The unique biosynthetic route from lupinus beta-conglutin gene to blad

Abstract

Background: During seed germination, beta-conglutin undergoes a major cycle of limited proteolysis in which many of its constituent subunits are processed into a 20 kDa polypeptide termed blad. Blad is the main component of a glycooligomer, accumulating exclusively in the cotyledons of Lupinus species, between days 4 and 12 after the onset of germination.

Principal findings: The sequence of the gene encoding beta-conglutin precursor (1791 nucleotides) is reported. This gene, which shares 44 to 57% similarity and 20 to 37% identity with other vicilin-like protein genes, includes several features in common with these globulins, but also specific hallmarks. Most notable is the presence of an ubiquitin interacting motif (UIM), which possibly links the unique catabolic route of beta-conglutin to the ubiquitin/proteasome proteolytic pathway.

Significance: Blad forms through a unique route from and is a stable intermediary product of its precursor, beta-conglutin, the major Lupinus seed storage protein. It is composed of 173 amino acid residues, is encoded by an intron-containing, internal fragment of the gene that codes for beta-conglutin precursor (nucleotides 394 to 913) and exhibits an isoelectric point of 9.6 and a molecular mass of 20,404.85 Da. Consistent with its role as a storage protein, blad contains an extremely high proportion of the nitrogen-rich amino acids.

Figure 1. Comparison of β-conglutin precursor with the vicilins from other legume species.

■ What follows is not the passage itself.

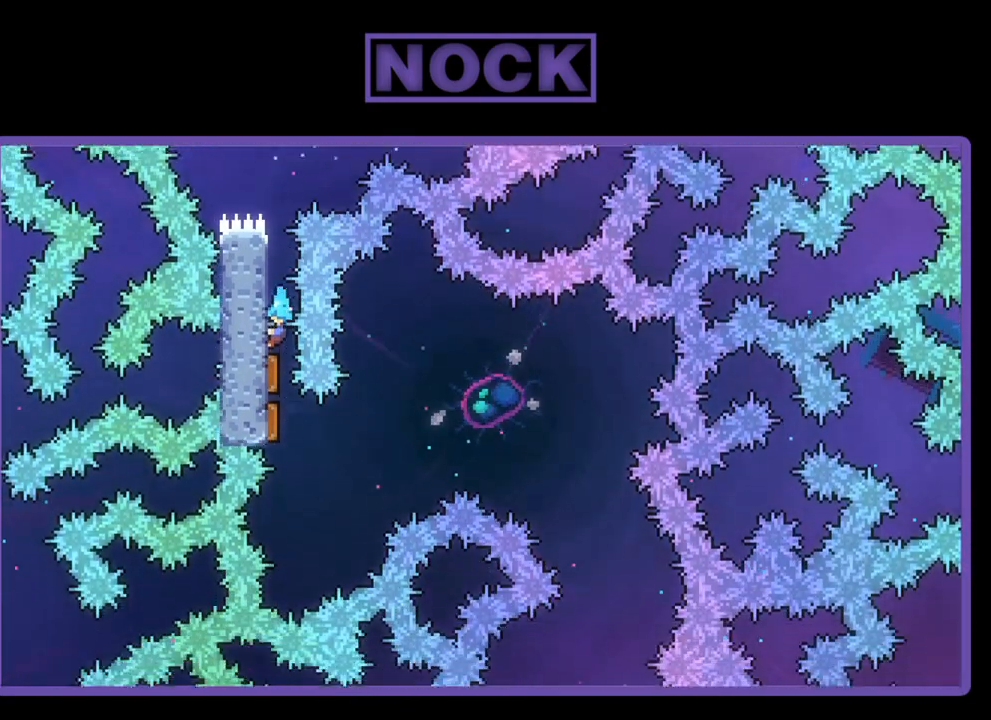
{"buttons": ["R2", "DPAD_RIGHT"], "left_stick": "center", "events": [[200, "DPAD_DOWN", "down"], [400, "DPAD_RIGHT", "down"], [467, "DPAD_DOWN", "up"]]}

(A) Multiple sequence alignment of predicted amino acid sequences of Lupinus albus β-conglutin precursor with other legume vicilins. In the β-conglutin sequence, the small arrowhead designates the putative cleavage of the signal peptide; larger closed arrowheads denote the N- and C- terminals of blad; larger open arrowheads denote the beginning and the end of the UIM; potential N-glycosylation and phosphorylation sites are underlined by thick and thin lines, respectively. The asterisks indicate that the residues in column are identical in all sequences in the alignment; colons indicate conservative substitutions; full stops mean that semi-conserved substitutions are observed. Hyphens are inserted to optimize the alignments. LUPINUS- Lupinus albus; V.FABA- Vicia faba; LENS- Lens culinaris; PISUM- Pisum sativum; V.NARBORENSIS- Vicia narborensis, GLYCINE- Glycine max; PHASEOLUS- Phaseolus vulgaris; CANAVALIA- Canavalia gladiata; MEDICAGO- Medicago truncatula; JUGLANS- Juglans nigra; ARACHIS- Arachis hypogaea. (B) Phylogram of vicilin-like proteins with high homology to β-conglutin from Lupinus albus. The following proteins were included in the phylogenetic analyses: Vicia faba (vicilin precursor, CAA68525), Lens culinaris (allergen Len c, CAD87731), Pisum sativum (vicilin, CAA32239), Vicia narbonensis (vicilin precursor, CAA96514), Glycine max (alpha' subunit of beta-conglycinin, BAE02726), Phaseolus vulgaris (phaseolin, AAC04316), Canavalia gladiata (canavalin, CAA33172), Medicago truncatula (cupin, ABD28364), Juglans nigra (vicilin, AAM54366) and Arachis hypogaea (allergen Ara h 1, P43237).

Figure 2. One-dimensional, structural analysis of β-conglutin from Lupinus albus, Lupins angustifolius, Lupinus luteus and Lupinus mutabilis.

L. albus (A), L. angustifolius (B), L. luteus (C) and L. mutabilis (D) seeds were germinated for up to 10 days, and β-conglutin extracted, purified, analysed by one-dimensional SDS-PAGE and stained for total protein. Seeds were germinated for the number of days indicated on top of the gels. Fifty µg of protein were loaded in each lane. Molecular masses of standards are indicated in kDa.

Figure 3. Two-dimensional, structural analysis of β-conglutin and blad from Lupinus albus.

β-Conglutin (A,C) and the protein containing blad (B) were extracted, purified from the cotyledons of dry seeds and eight-days germinated seedlings, respectively, and subjected to two-dimensional electrophoresis. The gels were either stained for total protein (A,B) or transferred onto a membrane and probed with anti-blad antibodies (C). Two hundred µg of protein were used to prepare the 2D-gels (A,B) and 50 µg to prepare the 2D-blot (C). Lanes a: molecular mass standards (kDa) (precision protein standards prestained, broad range, Bio-Rad, in C). Lanes b: β-conglutin (A, 50 µg; C, 15 µg) or the native protein containing blad (B, 50 µg).

Figure 4. Agarose gel showing the products obtained when the mRNA fragment (lane 1) or the gene fragment (lane 2) were amplified using primers specific for both terminals of blad.

The size of markers is indicated on the left.